■ Work required ■
From the data that follows, print exactly the lines starting at the one containing "64 244 18.89" and ending at the one containing "532 249 22.16"; include both of them and nothing more.

---------------

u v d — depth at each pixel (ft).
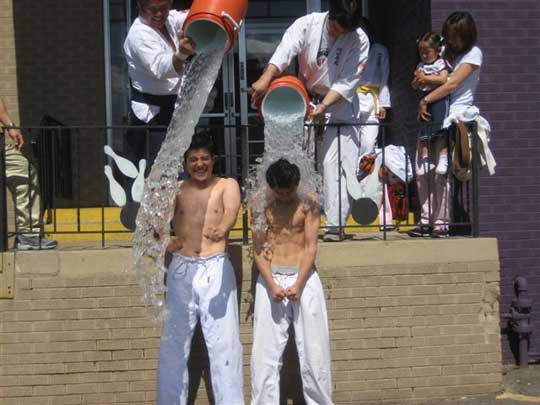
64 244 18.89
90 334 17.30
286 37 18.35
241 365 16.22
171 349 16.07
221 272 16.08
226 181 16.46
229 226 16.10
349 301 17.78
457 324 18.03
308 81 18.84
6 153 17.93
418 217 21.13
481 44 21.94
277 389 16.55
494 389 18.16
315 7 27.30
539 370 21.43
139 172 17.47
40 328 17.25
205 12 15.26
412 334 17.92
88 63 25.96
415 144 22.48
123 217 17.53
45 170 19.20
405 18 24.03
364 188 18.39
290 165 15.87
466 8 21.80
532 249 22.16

---------------

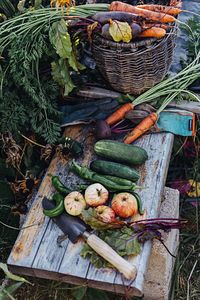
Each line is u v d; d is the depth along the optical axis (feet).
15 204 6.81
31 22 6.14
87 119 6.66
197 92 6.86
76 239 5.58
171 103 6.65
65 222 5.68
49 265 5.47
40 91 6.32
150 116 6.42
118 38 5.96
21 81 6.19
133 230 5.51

---------------

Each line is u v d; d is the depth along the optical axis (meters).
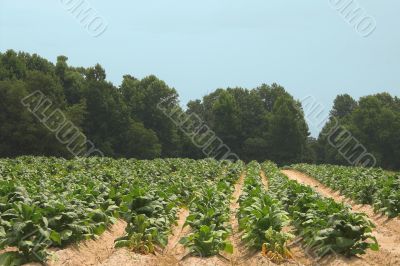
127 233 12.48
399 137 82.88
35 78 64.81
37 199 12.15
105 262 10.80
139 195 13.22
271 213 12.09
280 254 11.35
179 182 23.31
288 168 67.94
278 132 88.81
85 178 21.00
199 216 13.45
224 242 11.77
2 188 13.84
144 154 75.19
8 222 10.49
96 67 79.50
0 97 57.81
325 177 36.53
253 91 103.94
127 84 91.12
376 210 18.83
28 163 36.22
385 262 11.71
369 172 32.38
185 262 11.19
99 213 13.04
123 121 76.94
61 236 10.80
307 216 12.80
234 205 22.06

---------------

■ Task result ■
64 244 18.89
90 334 17.30
286 37 18.35
241 365 16.22
171 349 16.07
221 272 16.08
226 181 16.46
229 226 16.10
349 301 17.78
457 324 18.03
308 81 18.84
6 153 17.93
418 217 21.13
481 44 21.94
277 389 16.55
494 389 18.16
315 7 27.30
539 370 21.43
139 172 17.47
40 328 17.25
205 12 15.26
412 334 17.92
88 63 25.96
415 144 22.48
123 217 17.53
45 170 19.20
405 18 24.03
364 188 18.39
290 165 15.87
466 8 21.80
532 249 22.16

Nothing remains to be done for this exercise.